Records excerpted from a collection
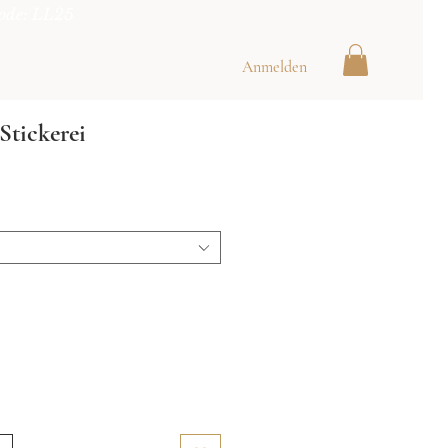
ode: LL25
Anmelden
Stickerei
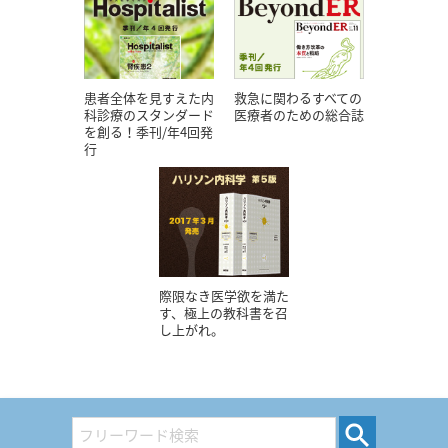
患者全体を見すえた内
救急に関わるすべての
科診療のスタンダード
医療者のための総合誌
を創る！季刊/年4回発
行
際限なき医学欲を満た
す、極上の教科書を召
し上がれ。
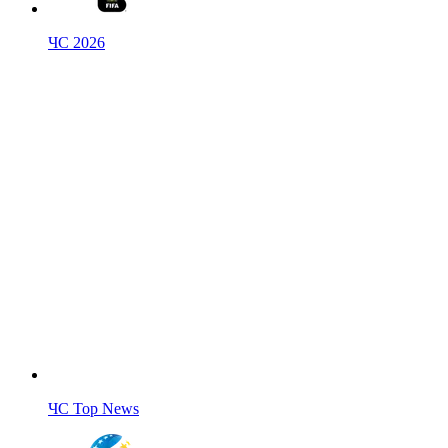
ЧС 2026
ЧС Top News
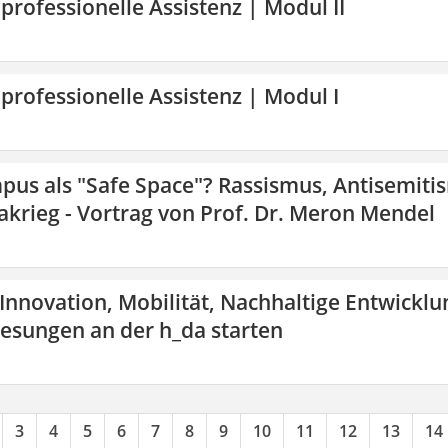
 professionelle Assistenz | Modul II
 professionelle Assistenz | Modul I
pus als "Safe Space"? Rassismus, Antisemiti
krieg - Vortrag von Prof. Dr. Meron Mendel
 Innovation, Mobilität, Nachhaltige Entwicklu
lesungen an der h_da starten
3
4
5
6
7
8
9
10
11
12
13
14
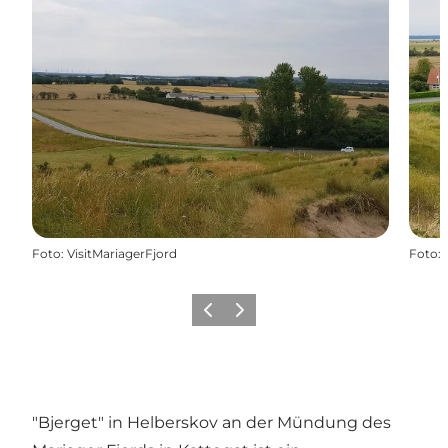
Foto
:
VisitMariagerFjord
Foto
:
Vorherige Folie
Nächste Folie
"Bjerget" in Helberskov an der Mündung des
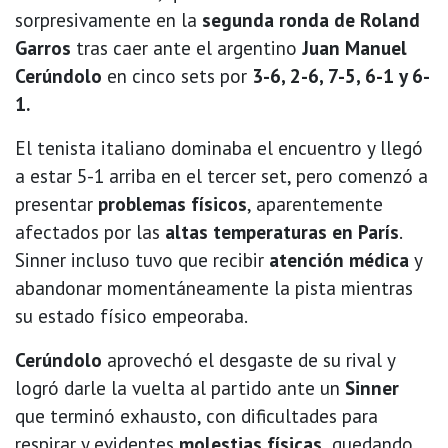
sorpresivamente en la
segunda ronda de Roland
Garros
tras caer ante el argentino
Juan Manuel
Cerúndolo
en cinco sets por
3-6, 2-6, 7-5, 6-1 y 6-
1.
El tenista italiano dominaba el encuentro y llegó
a estar 5-1 arriba en el tercer set, pero comenzó a
presentar
problemas físicos
, aparentemente
afectados por las
altas temperaturas en París
.
Sinner incluso tuvo que recibir
atención médica
y
abandonar momentáneamente la pista mientras
su estado físico empeoraba.
Cerúndolo
aprovechó el desgaste de su rival y
logró darle la vuelta al partido ante un
Sinner
que terminó exhausto, con dificultades para
respirar y evidentes
molestias físicas,
quedando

§ **JOB ITEM**
Please output the records above exactly, without the pictures.

§ **RESULT OF THE TASK**
ode: LL25
Anmelden
Stickerei
患者全体を見すえた内
救急に関わるすべての
科診療のスタンダード
医療者のための総合誌
を創る！季刊/年4回発
行
際限なき医学欲を満た
す、極上の教科書を召
し上がれ。
ЧС 2026
ЧС Top News
 professionelle Assistenz | Modul II
 professionelle Assistenz | Modul I
pus als "Safe Space"? Rassismus, Antisemiti
krieg - Vortrag von Prof. Dr. Meron Mendel
 Innovation, Mobilität, Nachhaltige Entwicklu
lesungen an der h_da starten
3
4
5
6
7
8
9
10
11
12
13
14
Foto
:
VisitMariagerFjord
Foto
:
Vorherige Folie
Nächste Folie
"Bjerget" in Helberskov an der Mündung des
sorpresivamente en la
segunda ronda de Roland
Garros
tras caer ante el argentino
Juan Manuel
Cerúndolo
en cinco sets por
3-6, 2-6, 7-5, 6-1 y 6-
1.
El tenista italiano dominaba el encuentro y llegó
a estar 5-1 arriba en el tercer set, pero comenzó a
presentar
problemas físicos
, aparentemente
afectados por las
altas temperaturas en París
.
Sinner incluso tuvo que recibir
atención médica
y
abandonar momentáneamente la pista mientras
su estado físico empeoraba.
Cerúndolo
aprovechó el desgaste de su rival y
logró darle la vuelta al partido ante un
Sinner
que terminó exhausto, con dificultades para
respirar y evidentes
molestias físicas,
quedando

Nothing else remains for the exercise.